Here is the actual text of Article 3: https://gdpr-info.eu/art-3-gdpr/

It seems that there still exists an incredible amount of ignorance about GDPR. It feels like people are reading analysis from others who are reading analysis from others and very view have actually read the actual law themselves. Or worse, people are using their memory of years-ago discussions about provisions or language that isn't in the actual final regulation and contributing to this completely wrong narrative such as "The law doesn't just apply to pages being served to the EU, it applies to pages being served to EU citizens, wherever they happen to be at the moment." That's 100% false. It's the exact opposite of the truth.

The fact on territorial scope is that GDPR covers an identifiable natural person inside the EU. It doesn't care about nationalities. It only cares about location. Geolocation is absolutely a satisfactory option, because an EU resident, citizen or whatever sitting in a Starbucks in Seoul, is not covered by GDPR. No matter how badly people might wish that to be false, the words in the actual regulation say otherwise.


It only applies to sites outside the EU if the site "envisages" serving EU customers. The suggested test for this is if the site offers foreign language versions of the site for EU countries, allows payments in EU currencies, etc.

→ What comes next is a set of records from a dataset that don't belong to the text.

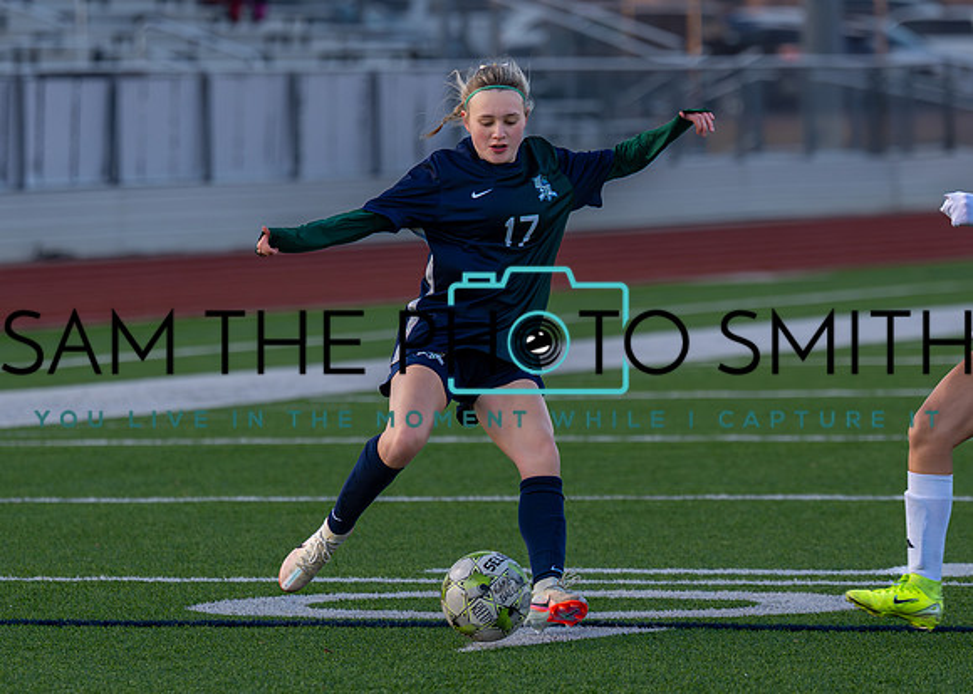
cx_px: 427
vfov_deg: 4.7
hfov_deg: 6.5
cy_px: 371
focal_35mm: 308
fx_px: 8502
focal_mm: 141
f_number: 2.8
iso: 400
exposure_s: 1/1600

For sites in the US that are intended for a US audience, compliance is unnecessary, regardless of the fact that some traffic may be coming from the EU.

From [1]:

Recital 23 provides a further clarification for cases where it’s unclear if a firm offers goods and services to EU data subjects:

Whereas the mere accessibility of the controller’s, processor’s or an intermediary’s website in the Union, of an email address or of other contact details, or the use of a language generally used in the third country where the controller is established, is insufficient to ascertain such intention, factors such as the use of a language or a currency generally used in one or more Member States with the possibility of ordering goods and services in that other language, or the mentioning of customers or users who are in the Union, may make it apparent that the controller envisages offering goods or services to data subjects in the Union.